# Provided text
_____

Thread Safety and Reentrancy - embeddedpathashala.com

Chapter 31 · File 1 of 5

Thread Safety and Reentrancy

Understanding what makes functions safe (or unsafe) when used by multiple threads

Topics Covered:

Thread Safety Global Variables & Threads Mutex Serialization Critical Sections Reentrancy Non-thread-safe Functions _r Reentrant Variants

1. What is Thread Safety?

A function is called thread-safe if it can be safely called by multiple threads at the same time without causing any data corruption, unexpected behavior, or crashes.

To understand why this matters, think about what happens when two threads run the same function simultaneously. If the function only uses local variables (variables on its own stack), then each thread has its own copy — no problem. But if the function uses global or static variables, both threads share the same memory locations, and their operations can interfere with each other.

This interference is called a data race or race condition. The outcome of the program becomes unpredictable and depends on the exact timing of thread scheduling by the operating system.

Why Global and Static Variables Are the Problem

When a function uses a static or global variable, that variable exists in one memory location shared by the entire process. All threads in the process see and modify the same copy. If two threads modify it at the same time, the result is garbage. This is the most common cause of functions being non-thread-safe.

_____

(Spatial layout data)

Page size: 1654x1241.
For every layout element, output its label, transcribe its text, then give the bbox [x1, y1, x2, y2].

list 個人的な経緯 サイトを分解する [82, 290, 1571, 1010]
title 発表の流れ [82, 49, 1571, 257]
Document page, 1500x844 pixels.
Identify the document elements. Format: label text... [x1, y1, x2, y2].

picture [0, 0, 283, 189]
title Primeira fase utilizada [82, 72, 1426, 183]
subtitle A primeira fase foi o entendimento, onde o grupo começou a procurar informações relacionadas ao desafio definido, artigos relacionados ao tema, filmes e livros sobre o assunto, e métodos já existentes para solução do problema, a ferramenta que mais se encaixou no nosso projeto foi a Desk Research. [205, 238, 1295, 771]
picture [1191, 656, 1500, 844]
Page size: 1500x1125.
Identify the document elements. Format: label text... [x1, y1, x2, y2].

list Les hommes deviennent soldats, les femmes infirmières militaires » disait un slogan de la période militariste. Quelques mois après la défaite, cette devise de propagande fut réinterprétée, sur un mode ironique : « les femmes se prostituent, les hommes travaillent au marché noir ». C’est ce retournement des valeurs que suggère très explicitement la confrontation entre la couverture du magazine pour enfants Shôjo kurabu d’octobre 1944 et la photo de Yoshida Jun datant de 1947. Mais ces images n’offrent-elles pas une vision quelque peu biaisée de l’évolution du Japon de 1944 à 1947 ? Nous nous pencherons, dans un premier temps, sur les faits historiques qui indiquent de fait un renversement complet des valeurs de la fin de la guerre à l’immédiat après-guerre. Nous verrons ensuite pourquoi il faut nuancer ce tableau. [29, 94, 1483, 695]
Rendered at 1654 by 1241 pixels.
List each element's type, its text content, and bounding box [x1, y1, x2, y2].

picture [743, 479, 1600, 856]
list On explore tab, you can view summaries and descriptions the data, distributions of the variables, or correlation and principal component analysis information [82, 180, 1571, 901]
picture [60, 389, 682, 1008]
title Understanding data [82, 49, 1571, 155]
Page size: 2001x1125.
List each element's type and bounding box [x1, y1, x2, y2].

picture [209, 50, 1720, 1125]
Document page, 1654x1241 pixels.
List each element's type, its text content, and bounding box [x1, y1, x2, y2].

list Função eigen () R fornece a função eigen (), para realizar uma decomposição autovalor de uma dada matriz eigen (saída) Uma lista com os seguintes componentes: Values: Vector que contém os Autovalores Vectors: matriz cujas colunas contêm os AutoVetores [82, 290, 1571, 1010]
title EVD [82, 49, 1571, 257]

_____

# Exercises to complete
(a) According to the thread safety page, what is the interference between threads that share the same memory locations called?
(b) From the thread safety page, extract the text between "A function is" and "the operating system.", inclusive.

# Answers to the exercises
(a) A data race or race condition.

(b)
A function is called thread-safe if it can be safely called by multiple threads at the same time without causing any data corruption, unexpected behavior, or crashes.

To understand why this matters, think about what happens when two threads run the same function simultaneously. If the function only uses local variables (variables on its own stack), then each thread has its own copy — no problem. But if the function uses global or static variables, both threads share the same memory locations, and their operations can interfere with each other.

This interference is called a data race or race condition. The outcome of the program becomes unpredictable and depends on the exact timing of thread scheduling by the operating system.